The recommended daily intake of sugar for adults should not exceed 10 per cent of their total daily calorie intake, while for children, the daily amount should not exceed 25 grammes, the Cyprus Dietetic & Nutrition Association warned on Tuesday.
The 25g limit is in line with recent WHO guidelines and equates to six teaspoons per day. One teaspoon equals around four grammes.
The association notes that the quantity recommended for children includes the amount of sugar in all foods, not just in sweets, chocolates and snacks but also from fruits and sugar “hidden” in food, though they state that clearly fruit is a better option even though some contain high levels of the fruit sugar fructose.
For instance, a standard bowl of commercial breakfast cereal could contain as much as two or three spoons of sugar, and a fizzy drink such as Coke contains around 9-10 teaspoons of sugar. Even a large glass of fresh orange juice contains almost as much sugar as a can of soda as it lacks the fibre of the fruit to slow down the impact of a sudden rush of sugar on blood-glucose levels.
On top of that, when products are labelled “with no added sugar” this does not mean they do not contain sugar, only that no sugar has been added during processing, the association said.
On many food labels, the word “sugar” may not even be mentioned, but something similar, such as glucose syrup, dextrose, modified starch and other names, disguising sugar content with deceptive marketing strategies.
The association said babies should not be given sugar at all, at least during the first year after their birth, as breast milk and fruits, vegetable and other food contain enough carbohydrates to meet their nutritional requirements.
It said that the over-consumption of sugar is associated with obesity and especially child obesity and higher triglycerides levels, which is linked to an increased chance of a person developing diabetes and dementia later in life.
“Even those of us who drink coffee without sugar and do not eat a lot of sweets can consume more sugar than we think,” the association warned. “Many of the foods in our cupboards contain more sugar than an ice cream and ready-made meals, some breakfast cereals, and even low-fat foods are often too sweet.”
“Much of the sugars consumed today are “hidden” in processed foods that are not usually seen as sweets. For example, one tablespoon of ketchup contains around four grammes (around one teaspoon) of sugar.
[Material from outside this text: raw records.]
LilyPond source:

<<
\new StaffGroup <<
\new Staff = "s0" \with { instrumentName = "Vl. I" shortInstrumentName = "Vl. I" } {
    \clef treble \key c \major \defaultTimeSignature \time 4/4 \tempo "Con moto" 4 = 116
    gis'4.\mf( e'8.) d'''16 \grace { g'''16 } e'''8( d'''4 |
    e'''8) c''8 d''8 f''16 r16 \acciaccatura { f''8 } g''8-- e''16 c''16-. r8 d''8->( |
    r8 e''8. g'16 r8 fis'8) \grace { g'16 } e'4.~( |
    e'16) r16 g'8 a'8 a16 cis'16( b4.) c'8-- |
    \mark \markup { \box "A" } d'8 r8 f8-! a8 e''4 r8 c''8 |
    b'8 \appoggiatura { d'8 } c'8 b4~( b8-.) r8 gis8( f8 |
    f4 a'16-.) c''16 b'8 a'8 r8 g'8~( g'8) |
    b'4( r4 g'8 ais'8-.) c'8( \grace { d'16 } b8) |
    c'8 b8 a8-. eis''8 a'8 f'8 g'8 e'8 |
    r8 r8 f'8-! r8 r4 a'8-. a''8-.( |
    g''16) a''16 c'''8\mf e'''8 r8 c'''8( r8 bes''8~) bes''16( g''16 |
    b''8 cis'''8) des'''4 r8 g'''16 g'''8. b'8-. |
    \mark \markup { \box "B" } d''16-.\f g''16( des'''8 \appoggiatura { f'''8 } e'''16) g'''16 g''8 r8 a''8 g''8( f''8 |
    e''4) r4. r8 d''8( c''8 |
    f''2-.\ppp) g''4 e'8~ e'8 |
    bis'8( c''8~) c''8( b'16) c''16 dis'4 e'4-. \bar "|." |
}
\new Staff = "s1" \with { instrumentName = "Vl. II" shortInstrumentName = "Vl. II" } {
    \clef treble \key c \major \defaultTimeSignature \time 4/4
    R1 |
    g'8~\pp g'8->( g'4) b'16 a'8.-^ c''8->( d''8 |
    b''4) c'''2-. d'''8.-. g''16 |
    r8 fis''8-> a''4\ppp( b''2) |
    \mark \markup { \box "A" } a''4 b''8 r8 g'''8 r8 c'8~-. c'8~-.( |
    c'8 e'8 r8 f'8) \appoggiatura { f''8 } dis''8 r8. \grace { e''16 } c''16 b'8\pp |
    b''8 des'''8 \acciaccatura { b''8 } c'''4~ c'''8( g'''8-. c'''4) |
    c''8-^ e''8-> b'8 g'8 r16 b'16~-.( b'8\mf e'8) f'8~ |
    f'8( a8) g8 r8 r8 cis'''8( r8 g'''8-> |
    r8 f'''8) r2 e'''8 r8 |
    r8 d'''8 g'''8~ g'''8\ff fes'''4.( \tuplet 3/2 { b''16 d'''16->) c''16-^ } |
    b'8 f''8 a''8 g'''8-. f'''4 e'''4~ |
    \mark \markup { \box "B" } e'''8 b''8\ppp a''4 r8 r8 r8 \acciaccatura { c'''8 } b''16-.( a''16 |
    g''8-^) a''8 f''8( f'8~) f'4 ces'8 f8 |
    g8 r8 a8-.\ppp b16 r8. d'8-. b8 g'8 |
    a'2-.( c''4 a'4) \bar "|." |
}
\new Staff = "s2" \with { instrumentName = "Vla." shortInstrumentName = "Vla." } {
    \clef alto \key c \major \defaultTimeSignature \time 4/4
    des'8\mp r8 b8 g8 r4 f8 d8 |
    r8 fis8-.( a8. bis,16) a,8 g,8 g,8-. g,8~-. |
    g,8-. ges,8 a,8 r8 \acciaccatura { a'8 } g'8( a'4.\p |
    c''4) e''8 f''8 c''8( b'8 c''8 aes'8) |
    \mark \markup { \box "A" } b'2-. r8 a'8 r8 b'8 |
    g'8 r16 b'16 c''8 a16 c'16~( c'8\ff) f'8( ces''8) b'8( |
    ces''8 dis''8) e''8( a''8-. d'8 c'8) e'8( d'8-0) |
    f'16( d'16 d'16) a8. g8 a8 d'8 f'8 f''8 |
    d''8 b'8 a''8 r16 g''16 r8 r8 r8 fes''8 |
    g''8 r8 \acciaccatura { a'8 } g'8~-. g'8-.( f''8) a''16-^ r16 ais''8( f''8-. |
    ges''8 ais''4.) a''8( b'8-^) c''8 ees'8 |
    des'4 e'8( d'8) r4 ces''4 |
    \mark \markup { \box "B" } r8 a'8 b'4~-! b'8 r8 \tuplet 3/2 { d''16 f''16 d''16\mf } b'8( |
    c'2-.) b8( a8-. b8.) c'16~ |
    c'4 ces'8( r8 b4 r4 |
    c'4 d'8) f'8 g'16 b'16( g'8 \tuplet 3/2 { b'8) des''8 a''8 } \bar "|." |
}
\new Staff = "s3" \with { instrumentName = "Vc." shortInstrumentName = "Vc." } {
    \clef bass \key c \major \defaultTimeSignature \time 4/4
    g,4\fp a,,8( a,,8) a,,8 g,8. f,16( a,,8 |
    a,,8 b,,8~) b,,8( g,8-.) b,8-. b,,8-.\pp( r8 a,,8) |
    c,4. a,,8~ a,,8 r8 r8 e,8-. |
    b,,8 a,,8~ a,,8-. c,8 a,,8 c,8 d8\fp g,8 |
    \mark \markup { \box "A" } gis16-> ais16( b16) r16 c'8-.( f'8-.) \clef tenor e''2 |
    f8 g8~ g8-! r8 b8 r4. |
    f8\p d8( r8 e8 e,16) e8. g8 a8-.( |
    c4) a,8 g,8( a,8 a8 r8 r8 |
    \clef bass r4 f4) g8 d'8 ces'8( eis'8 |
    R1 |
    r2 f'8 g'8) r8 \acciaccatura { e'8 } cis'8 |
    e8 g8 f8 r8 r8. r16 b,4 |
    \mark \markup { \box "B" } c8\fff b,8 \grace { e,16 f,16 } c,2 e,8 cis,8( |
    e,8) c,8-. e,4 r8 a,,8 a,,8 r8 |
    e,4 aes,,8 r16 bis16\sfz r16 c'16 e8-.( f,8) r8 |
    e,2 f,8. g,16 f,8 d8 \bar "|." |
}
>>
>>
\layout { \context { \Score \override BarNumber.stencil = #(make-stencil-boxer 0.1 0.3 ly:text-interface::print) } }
A single can of sugar-sweetened soda contains up to 40 grammes (around 10 teaspoons),” the World Health Organisation echoes.
The Cyprus association suggests some ways to reduce the intake of sugar, such as drinking coffee without sugar and choosing wholegrain cereals and oats over more processed breakfast cereals.
It also calls on the public to read food labels carefully, stressing that the closer to the beginning of the list of ingredients sugar is, the greater the amount the food contains.
According to the US Centres for Disease Control (CDC), more than 100 million American adults are now living with diabetes or prediabetes, a condition, if not treated, often leads to type 2 diabetes within five years. In addition, almost 200,000 children and adolescents younger than age 20 in the US are diabetic. “The increasing frequency of both type 1 and type 2 diabetes in young people is a growing clinical and public health concern,” the CDC report said.